◆ **Exercise**
Edit all of the entries below so that "cars" becomes "vehicles" and everything else stays the same. Leave the pictures out of your answer.

--- Listed records ---

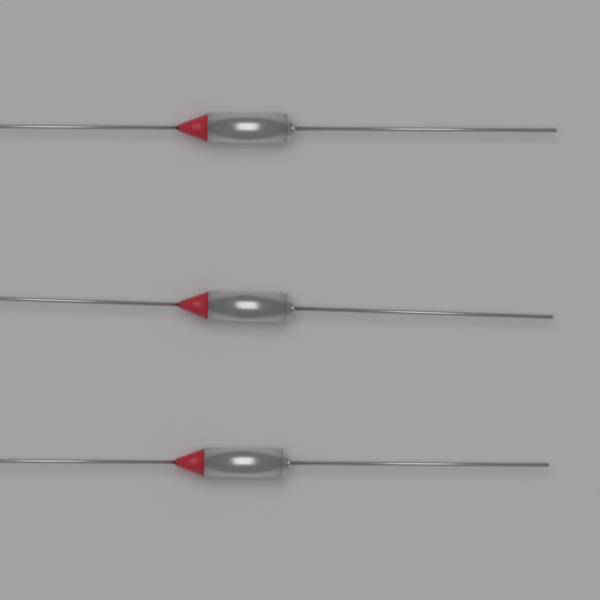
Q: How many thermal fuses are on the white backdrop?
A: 3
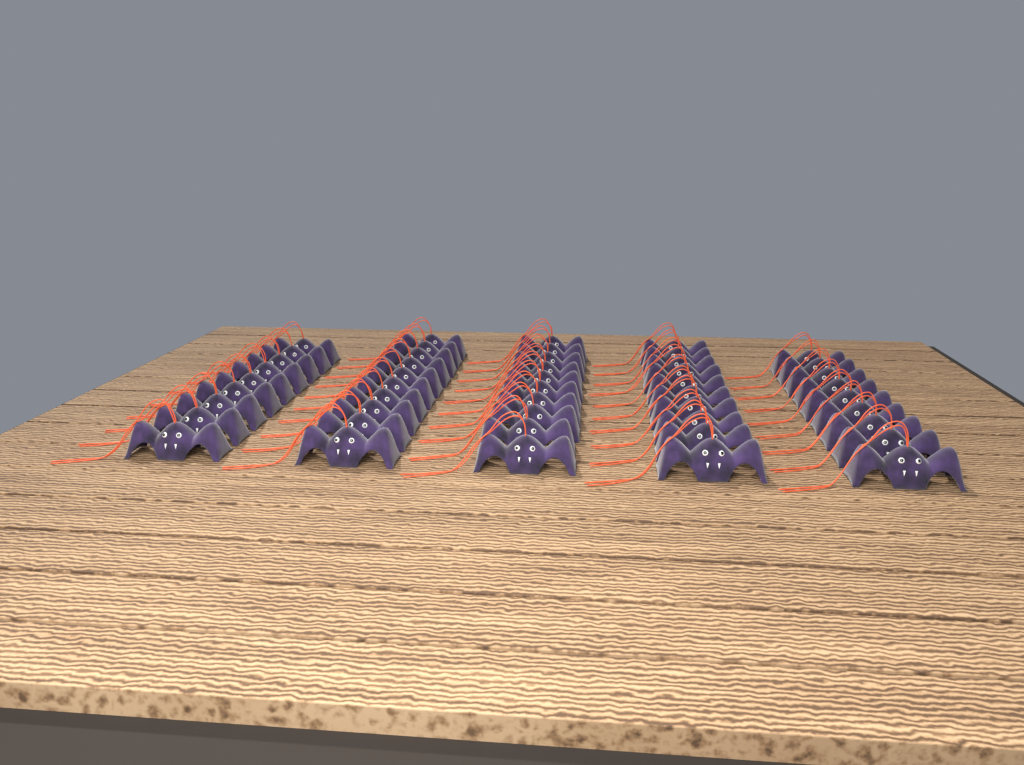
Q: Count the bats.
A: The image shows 48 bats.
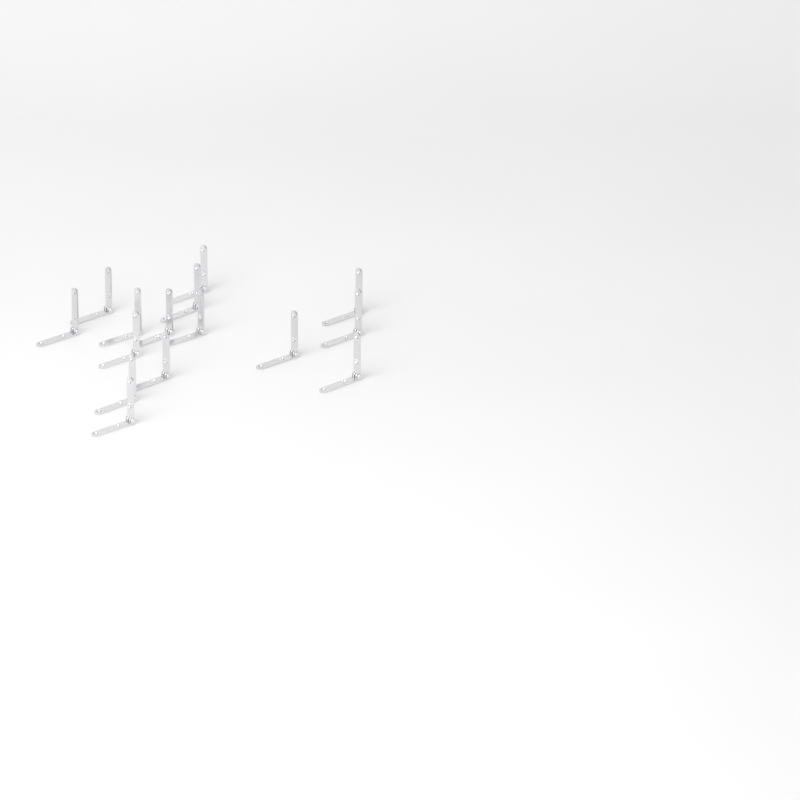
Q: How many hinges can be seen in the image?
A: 15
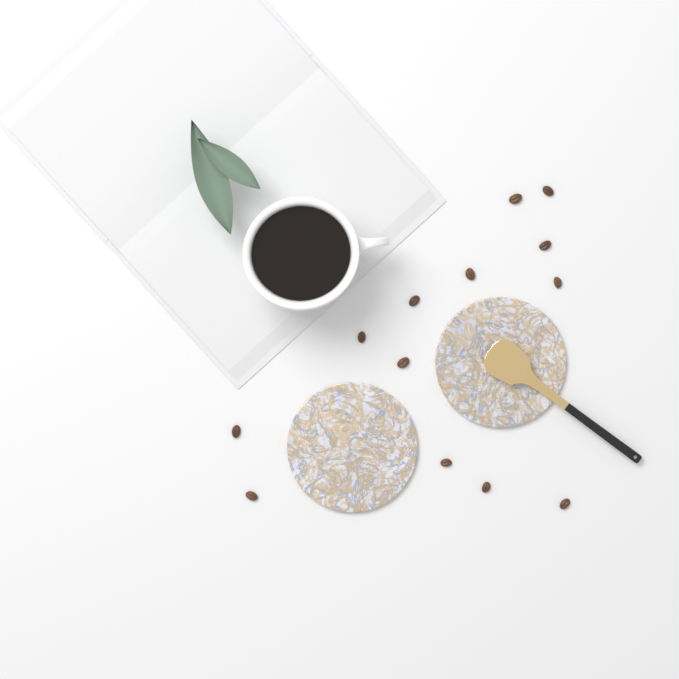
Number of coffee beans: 13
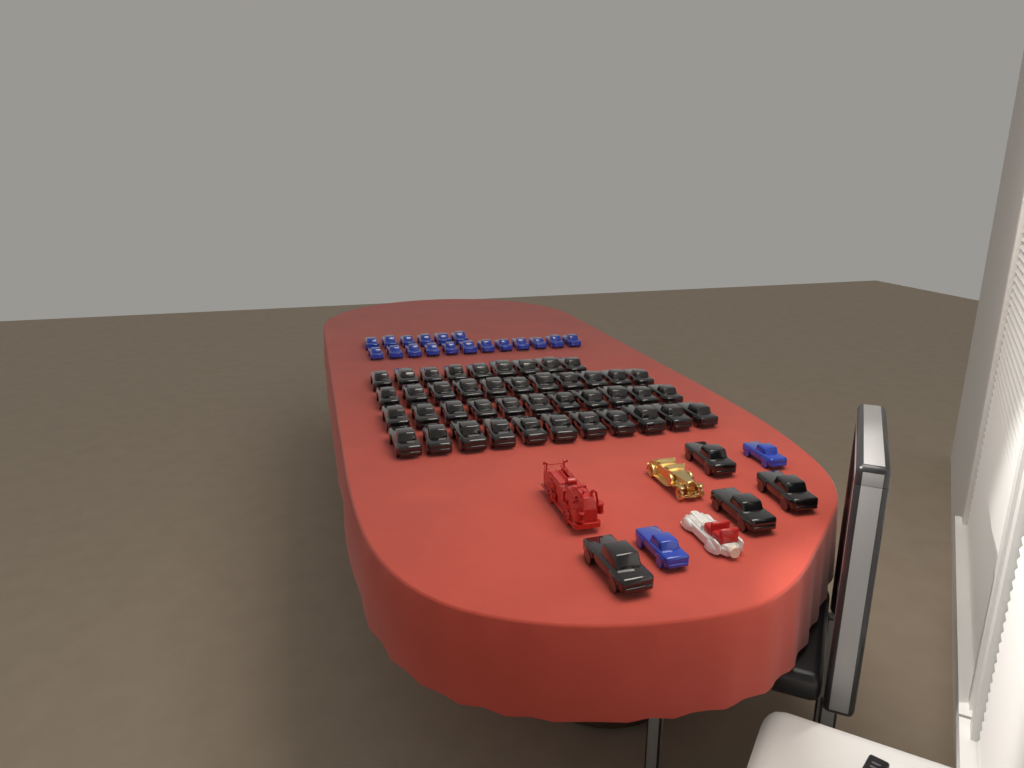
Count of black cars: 46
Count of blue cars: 20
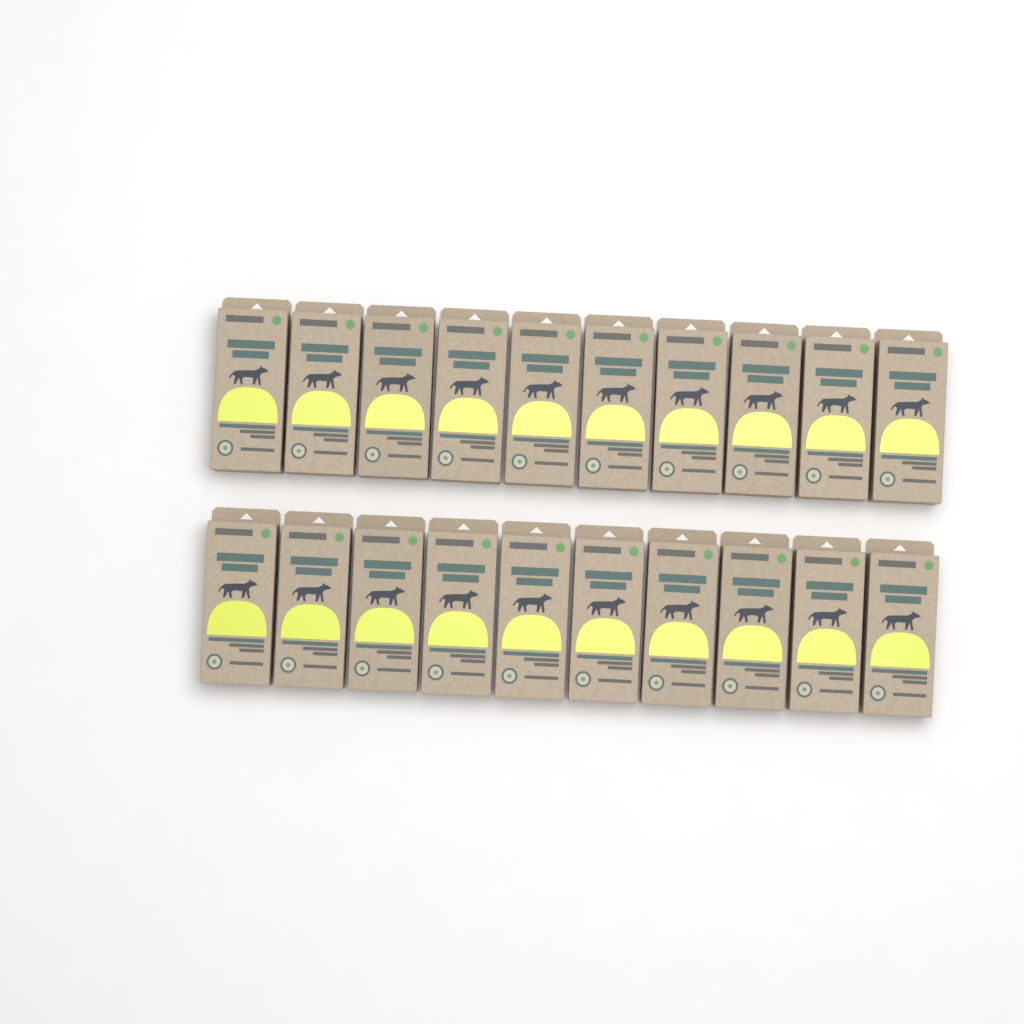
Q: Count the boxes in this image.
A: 20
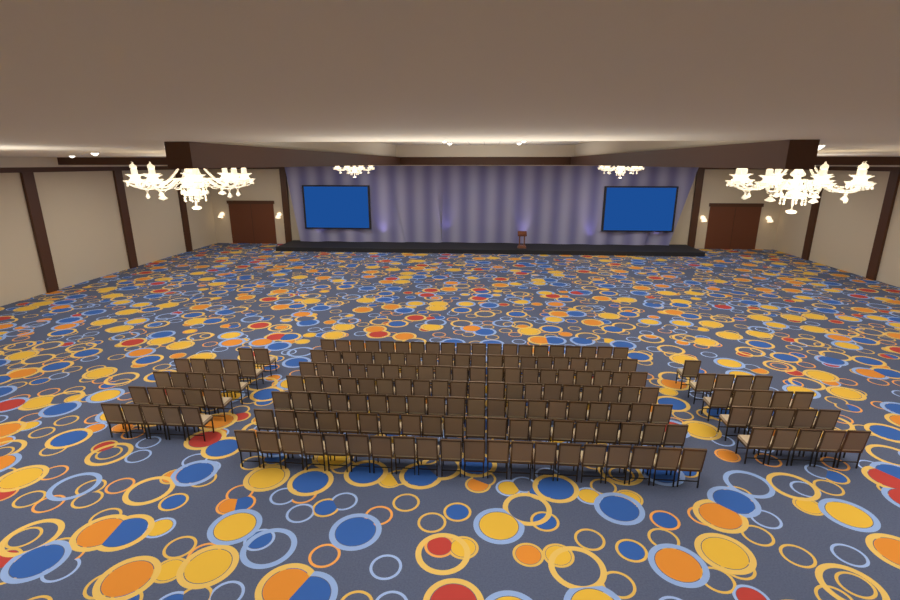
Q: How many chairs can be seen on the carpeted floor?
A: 182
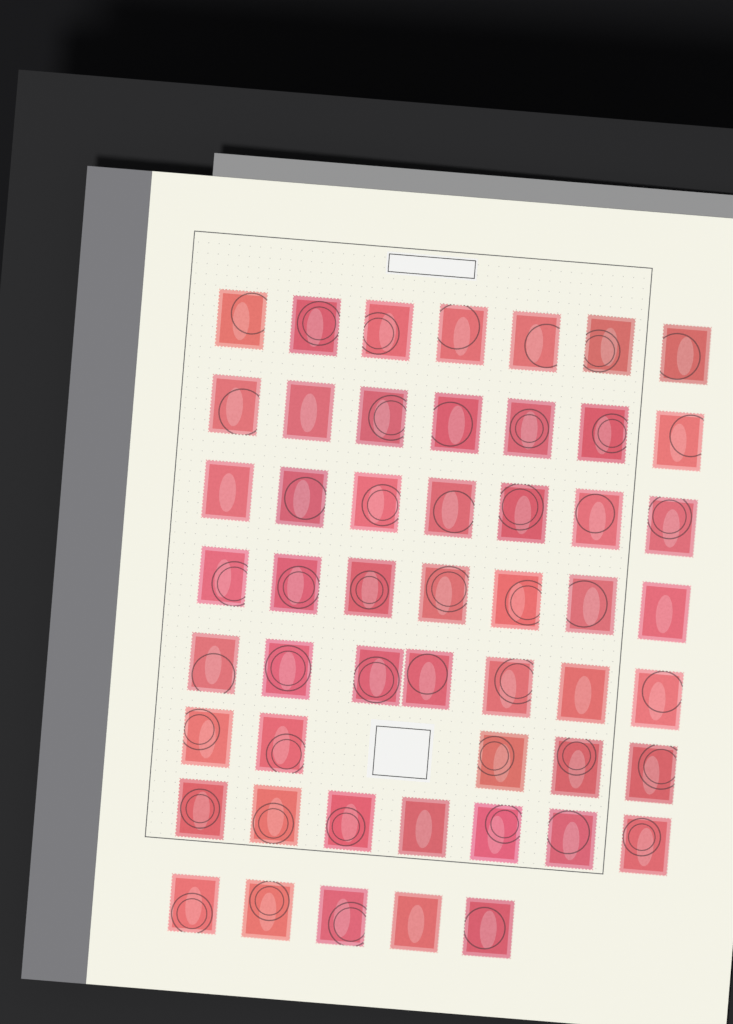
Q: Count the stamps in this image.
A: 52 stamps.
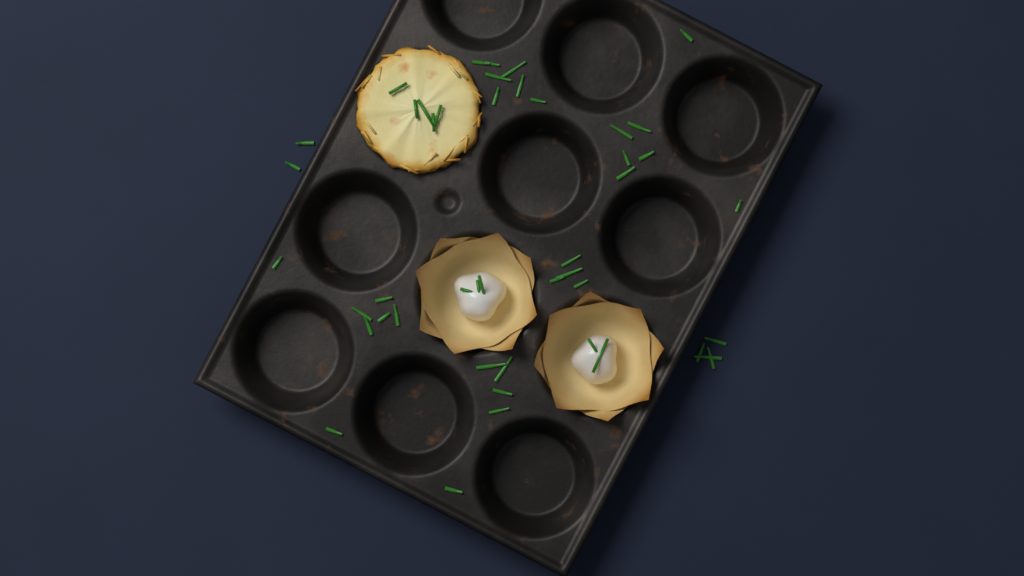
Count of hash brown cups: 1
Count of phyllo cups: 2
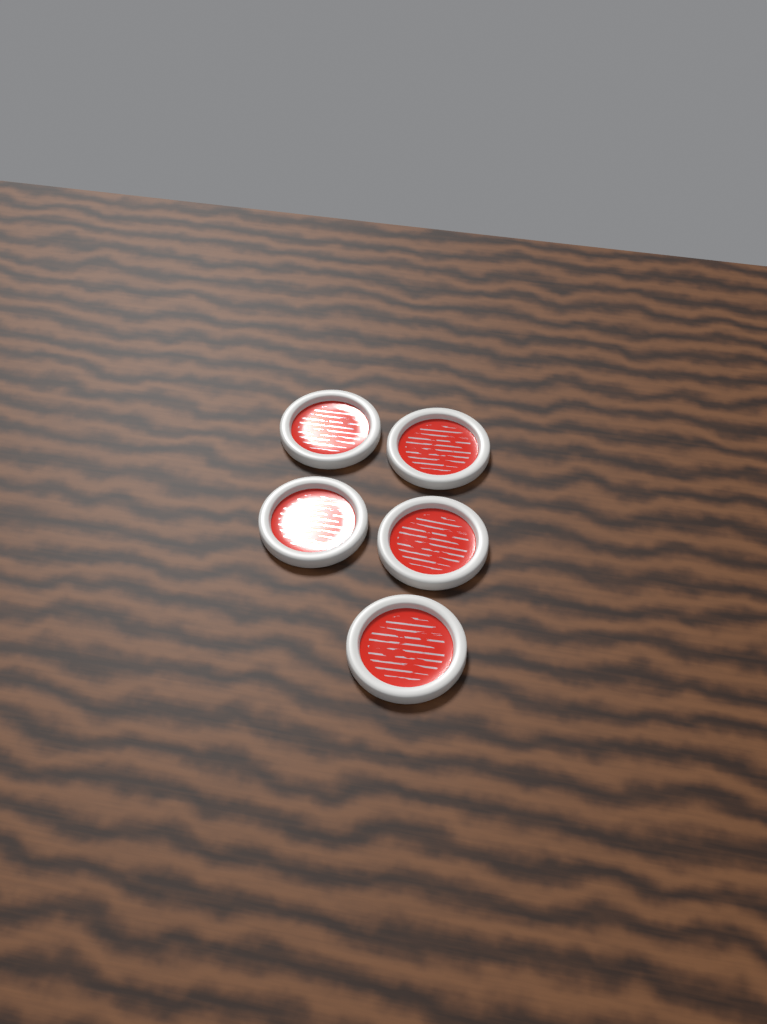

---

◆ **Exercise result**
Q: How many thermal fuses are on the white backdrop?
A: 3
Q: Count the bats.
A: The image shows 48 bats.
Q: How many hinges can be seen in the image?
A: 15
Number of coffee beans: 13
Count of black vehicles: 46
Count of blue vehicles: 20
Q: Count the boxes in this image.
A: 20
Q: How many chairs can be seen on the carpeted floor?
A: 182
Q: Count the stamps in this image.
A: 52 stamps.
Count of hash brown cups: 1
Count of phyllo cups: 2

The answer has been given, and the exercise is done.